Stored data
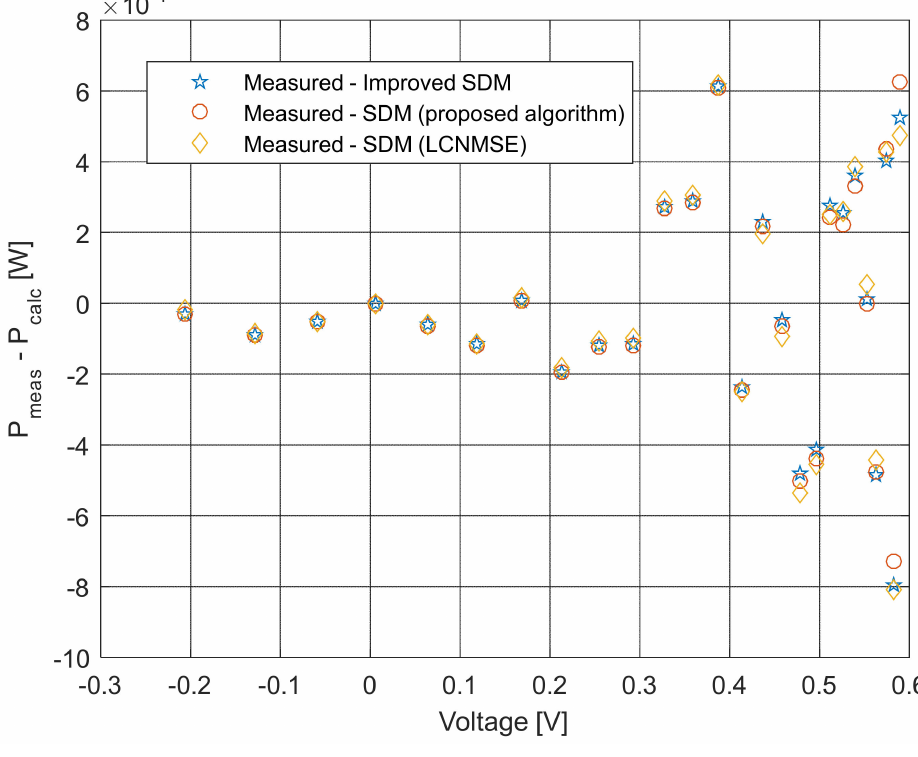
Figure 13. Difference between the measured and calculated power values using different methods for both SDM and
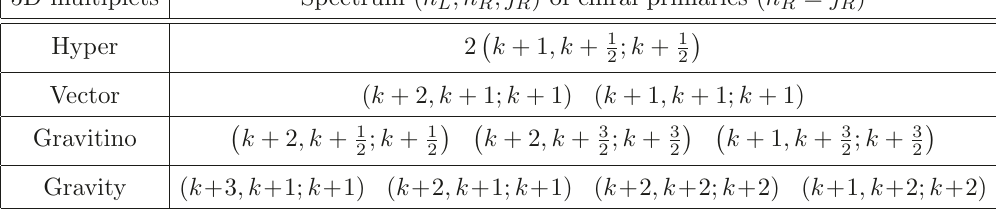
Table 5 . The spectrum of chiral primaries on AdS A standard computation (see e.g. [44]) yields the spectrum of chiral primaries for the AdS 3 S 2 compactification of 5D supergravity given in table 5. We want to deduce the × implications of this spectrum on AdS 3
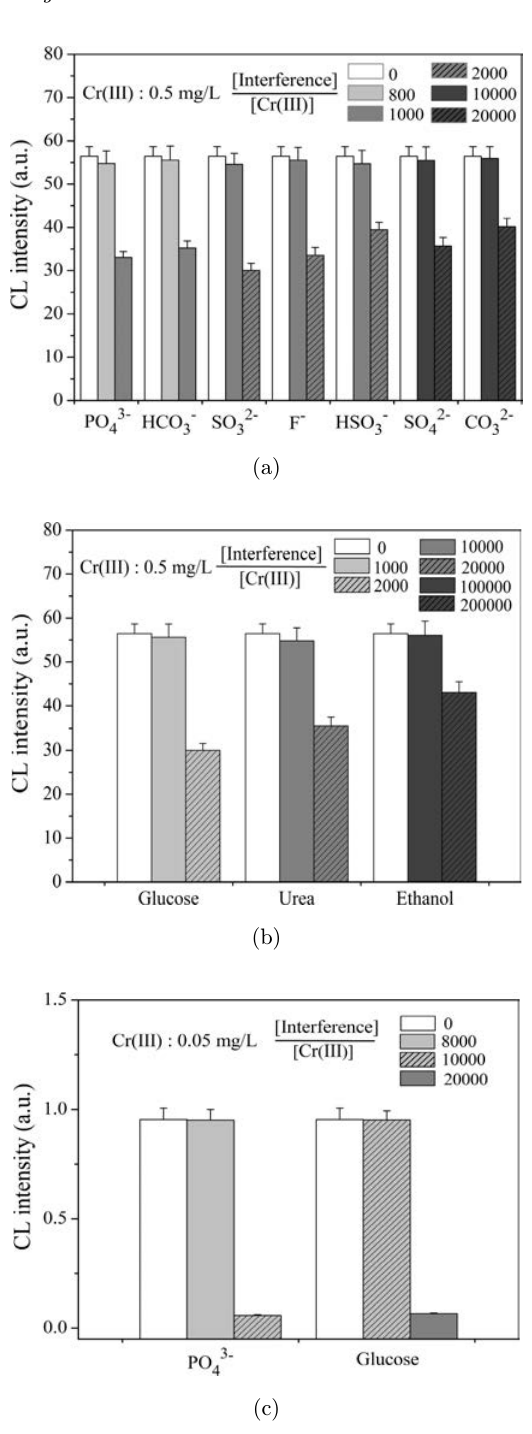
Fig. 8. Investigation of interferences from coexisting anions or organic compounds for Cr(III) determination on the presented devices. In panels (a) – (c), the concentrations of Cr(III) were 0.5, 0.5 and 0.05 mg/L, respectively. Assay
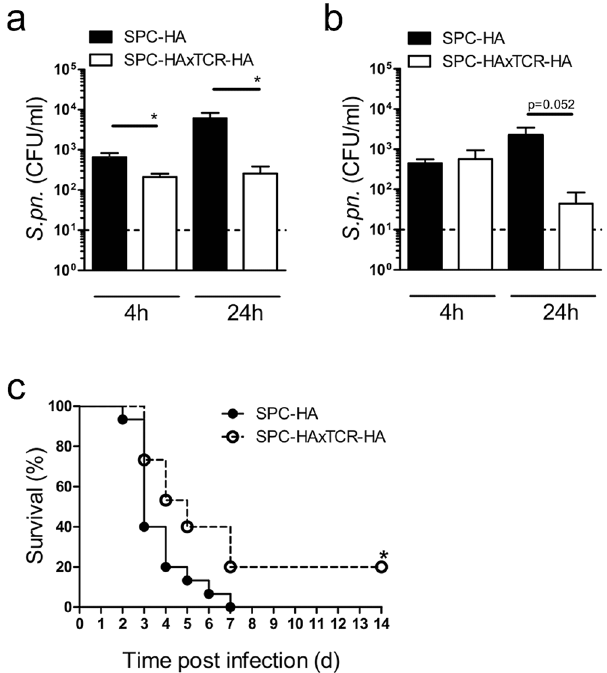
Figure 6. Improved antipneumococcal resistance in pre-diseased SPC-HAxTCR-HA mice. Mice were oropharyngeally inoculated with ~1.5 × 10 4 CFU S . pneumoniae TIGR4 and were sacrificed at the indicated time points. The bacterial burden in bronchoalveolar lavage fluid (BALF) ( a ) and lung tissue homogenates ( b ) was determined. BALF and lung homogenates were taken from the same mice. Data were pooled from 2 independent experiments. Dashed lines indicate the detection limit. * p < 0.05. ( c ) Mice were oropharyngeally inoculated with ~1.5 × 10 6 CFU S . pneumoniae TIGR4 and survival was followed over a period of 14 days. * p < 0.05 (n = 15/group, 2 independent experiments).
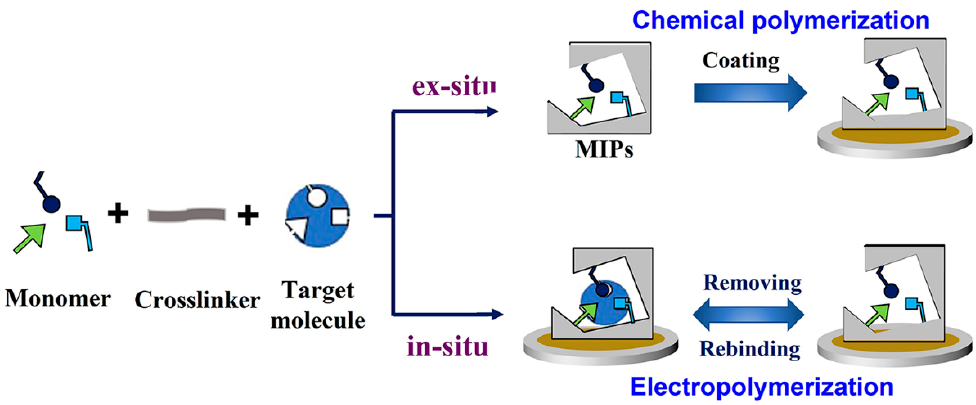
Figure 3. Schematic view of the construction of MECs through an ex-situ/in-situ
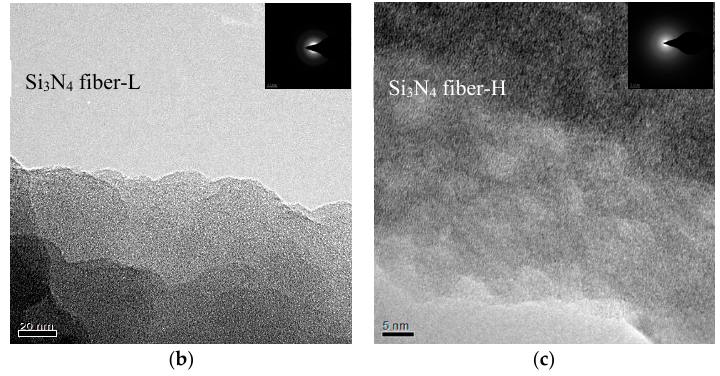
Figure 3. ( a ) X-ray diffraction (XRD) patterns of Si 3 N 4 fibers prior to and following heat treatment and ( b , c ) transmission electron microscopy (TEM) patterns of untreated fibers.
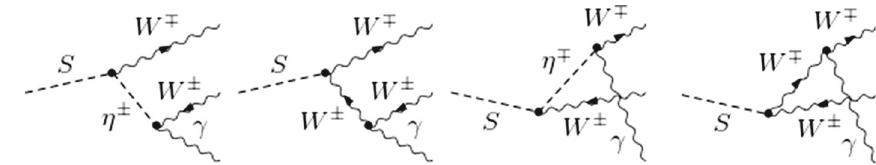
Fig. 1 Feynman diagrams of the photon bremsstrahlung associated to the first-order radiative corrected SW + W − (γ) vertex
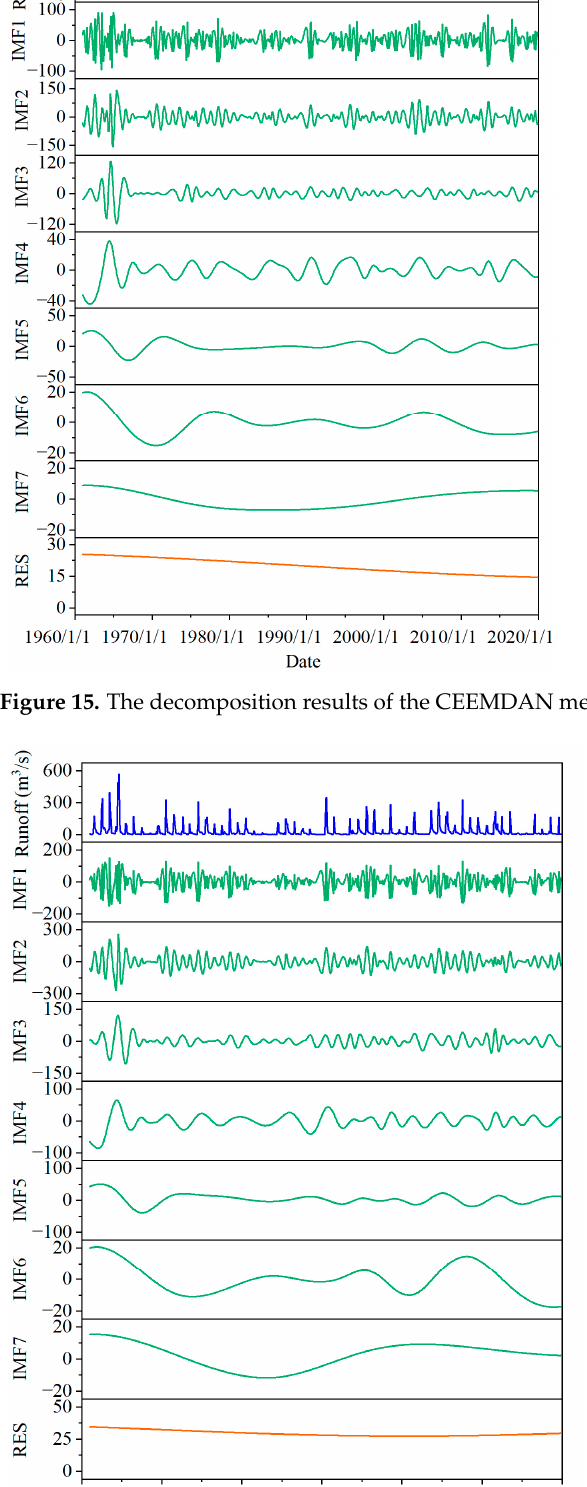
Figure 16. The decomposition results of the CEEMDAN method for runoff at Dawenkou station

GOAL OF THE EXERCISE – Above are the records; copy from them only the lines starting at the one containing "Table 5 . The" and ending at the one containing "Fig. 8. Investigation", exactly and without pictures.

EXERCISE RESULT –
Table 5 . The spectrum of chiral primaries on AdS A standard computation (see e.g. [44]) yields the spectrum of chiral primaries for the AdS 3 S 2 compactification of 5D supergravity given in table 5. We want to deduce the × implications of this spectrum on AdS 3
Fig. 8. Investigation of interferences from coexisting anions or organic compounds for Cr(III) determination on the presented devices. In panels (a) – (c), the concentrations of Cr(III) were 0.5, 0.5 and 0.05 mg/L, respectively. Assay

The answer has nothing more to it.